Text shown:

Tuesday, 30 January 2024

Distance Measures in Data Science with Algorithms

Distance Measures in data science with algorithms

1. Euclidean Distance:

import numpy as np

def euclidean_distance(p1, p2):
    return np.sqrt(np.sum((p1 - p2) ** 2))

# Example usage
point1 = np.array([1, 2])
point2 = np.array([3, 4])
print("Euclidean distance:", euclidean_distance(point1, point2))

Euclidean distance: 2.8284271247461903

2. Manhattan Distance:

import numpy as np

def manhattan_distance(p1, p2):
    return np.sum(np.abs(p1 - p2))

# Example usage
point1 = np.array([1, 2])
point2 = np.array([3, 4])
print("Manhattan distance:", manhattan_distance(point1, point2))

Manhattan distance: 4

3. Cosine Similarity:

from scipy.spatial import distance

def cosine_similarity(p1, p2):
    return 1 - distance.cosine(p1, p2)

# Example usage
point1 = np.array([1, 2])

Collected material:

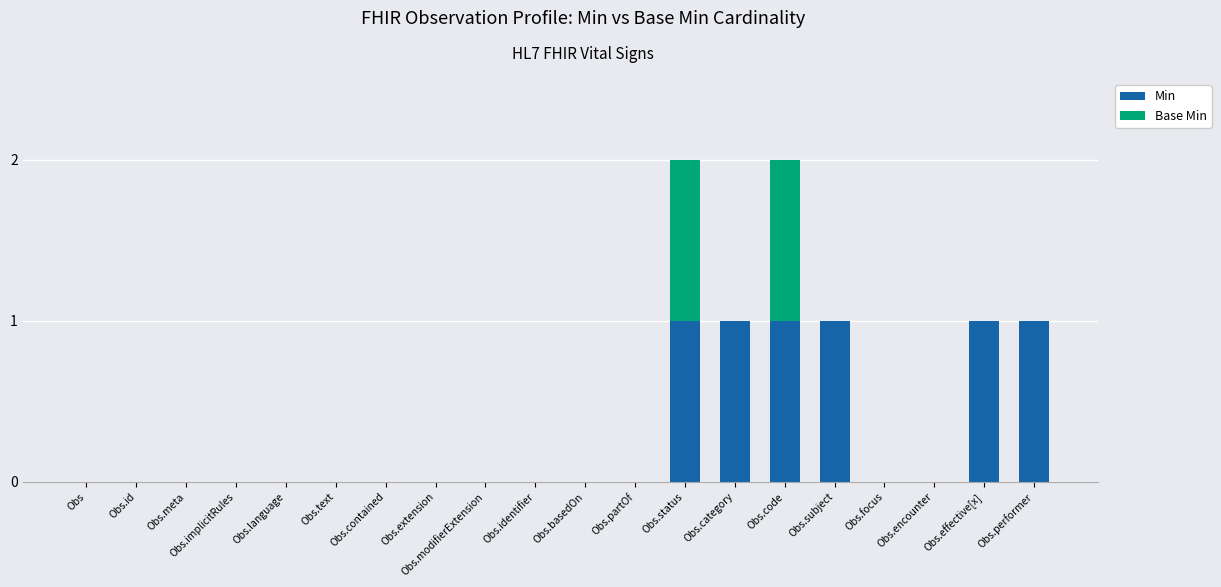

The value of Min at Obs.effective[x] is 0. True or false?

False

Work to complete:
**A)** List every function the distance-measures page above defines with def, giving the name of each one.
**B)** Please carry the page on distance measures in data science forward from its last line.

Answer list:
**A)** euclidean_distance, manhattan_distance, cosine_similarity

**B)**
point2 = np.array([3, 4])
print("Cosine similarity:", cosine_similarity(point1, point2))

Cosine similarity: 0.9838699100999074

4. Minkowski Distance:

import numpy as np

def minkowski_distance(p1, p2, r):
    return np.power(np.sum(np.power(np.abs(p1 - p2), r)), 1/r)

# Example usage
point1 = np.array([1, 2])
point2 = np.array([3, 4])
print("Minkowski distance:", minkowski_distance(point1, point2, 3))

Minkowski distance: 2.5198420997897464

5. Chebyshev Distance:

import numpy as np

def chebyshev_distance(p1, p2):
    return np.max(np.abs(p1 - p2))

# Example usage
point1 = np.array([1, 2])
point2 = np.array([3, 4])
print("Chebyshev distance:", chebyshev_distance(point1, point2))

Chebyshev distance: 2

6. Hamming Distance:

import jellyfish

def hamming_distance(s1, s2):
    return jellyfish.hamming_distance(s1, s2)

# Example usage
string1 = "hello"
string2 = "hallo"
print("Hamming distance:", hamming_distance(string1, string2))

Hamming distance: 1

7. Jaccard Similarity:

def jaccard_similarity(s1, s2):
    set1 = set(s1)
    set2 = set(s2)
    intersection = set1.intersection(set2)
    union = set1.union(set2)
    return len(intersection) / len(union)

# Example usage
string1 = "hello"
string2 = "hallo"
print("Jaccard similarity:", jaccard_similarity(string1, string2))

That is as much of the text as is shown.